The Dayton Daily News recently reported that Houston-based Enterprise Products Partners would begin expansion of the ATEX Express Pipeline in Ohio, Pennsylvania, West Virginia and Indiana. These types of projects will continue to come online in an effort to push natural gas liquids (NGL) from Southwest Pennsylvania, Ohio and West Virginia to the Gulf Coast and elsewhere, and it will be sure to change our landscape.
Most Pennsylvanians know NGL as "wet gas" - the liquids produced in association with methane. NGL production is growing by leaps and bounds in certain parts of the Marcellus and Utica shale plays. As industry analysts RBN Energy explain, NGL itself does not have much value until it undergoes fractionation - the process of separating NGL into its component parts - ethane, propane, butane, iso-butane, and methane (or pure natural gas).
Once LNG is broken down, the ethane component can be used as feedstock at an olefin or cracker facility to produce ethylene, a basic building block for making plastics. This is what Shell is considering for Beaver County. The other components can be shipped to various domestic and overseas markets, such as the growing Latin American market for propane.
If the NGL cannot be fractionated, production at the well head must stop - and that is not good for companies that invested millions of dollars to purchase gas reserves. For that reason there is a rush to rapidly ramp up fractionation capacity and construct pipelines to transport LNG and various components to market.
The Enterprise pipeline is being constructed to transport NGL to Texas.
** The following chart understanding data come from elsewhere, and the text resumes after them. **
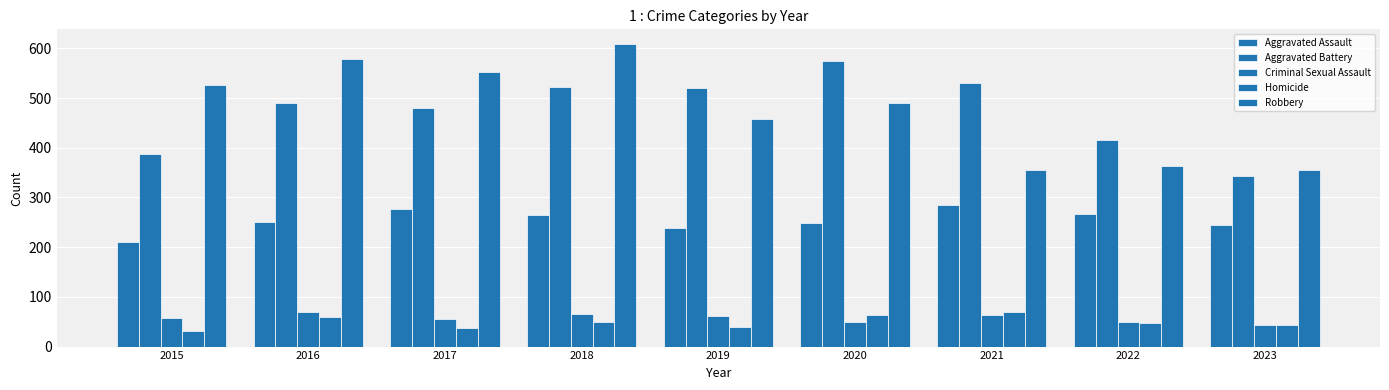

Between 2016 and 2018, which is larger?

2018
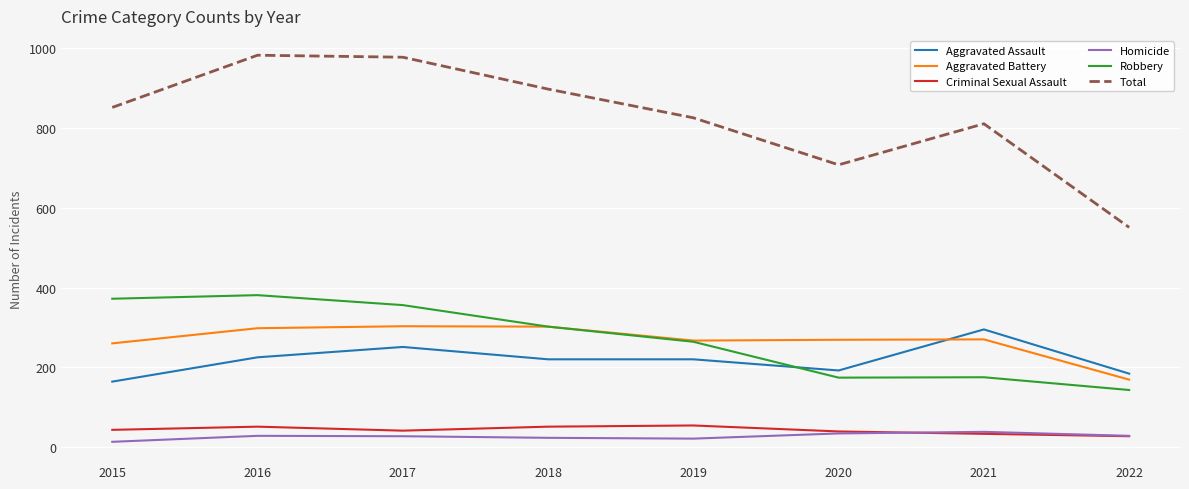

True or false: Total and Aggravated Battery intersect in this chart.

False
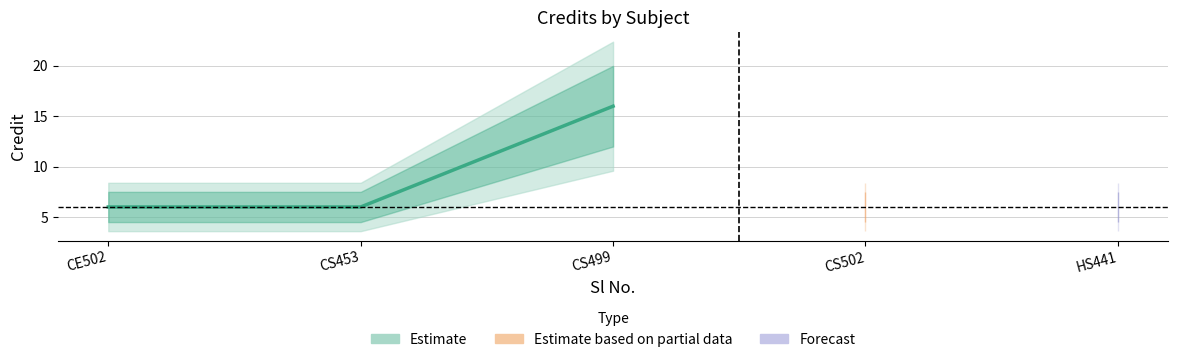

Reading left to right, what are all the values shown in this chart?

1=6	2=6	3=16	4=6	5=6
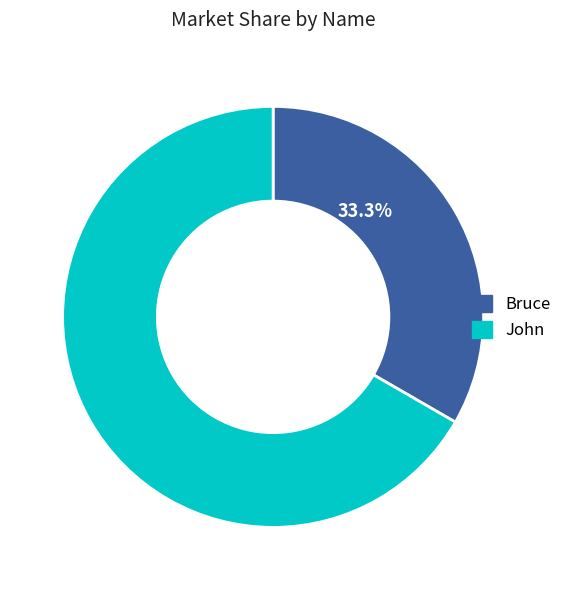

Count the number of slices in the pie.

2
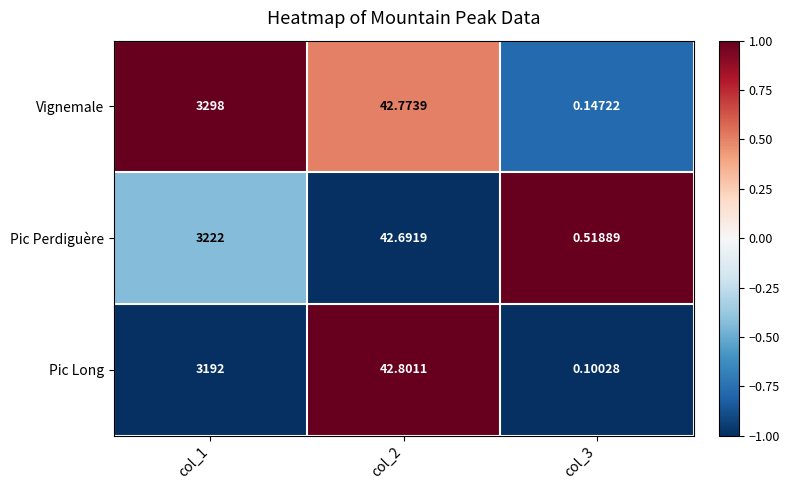

Is the value of Pic Long at col_1 greater than the value of Vignemale at col_2?

Yes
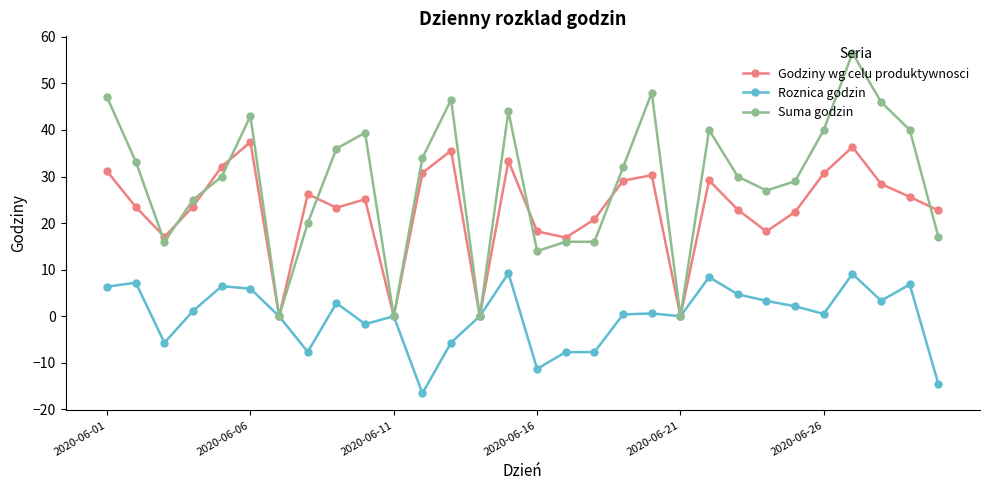

Which series has the widest spread of values?

Suma godzin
Sunoco/MarkWest are constructing the Mariner West pipeline to take NGL north to a fractionation complex in Sarnia, Ontario, which will eventually deliver products throughout Canada. The Mariner East Project will take NGL from Southwest Pennsylvania to Sunoco's processing facilities on the Delaware River, and from there products will ship overseas and to other markets.
In addition to pipelines, the major Midstream companies operating in Southwest PA (MarkWest, Dominion, Williams and Chesapeake) are constructing up to eleven fractionation facilities between Moundsville, WV and Houston, PA - less than 50 miles apart. At the same time, numerous expansion projects along the Gulf Coast are underway to increase fractionation and cracker capacity there.
These pipelines and fractionation facilities will enable NGL production from Marcellus and Utica shale to boom. According to Callie Mitchell, an RBN Energy analyst, NGL production in Southwest PA is poised to grow astronomically in the next five years - as shown on this graph - from 43 Mb/d (a meager 1.2% of US annual production) to an astounding 450 Mb/d by 2017.
Governor Corbett and others envision the processing of wet gas as a "second industrial revolution" that will "transform" all of Pennsylvania into a second Gulf Coast that doesn't just produce gas, but also processes it. In contrast, I recently heard an industry insider dismiss that vision as a "pipedream," explaining that it was much more convenient to enlarge existing facilities on the Gulf Coast, with their easy access to shipping ports and downstream markets, than to reconstruct Mont Belvieu, Texas along the Ohio River. Most likely it will be a blend - perhaps more a rowdy party than a revolution. We will see.
The Governor now does not expect to know whether Shell will build a cracker plant in Beaver County until sometime next year.
One thing is certain - wet gas will continue to change our landscape. This blog will continue to explore what those changes will mean for our communities and environment.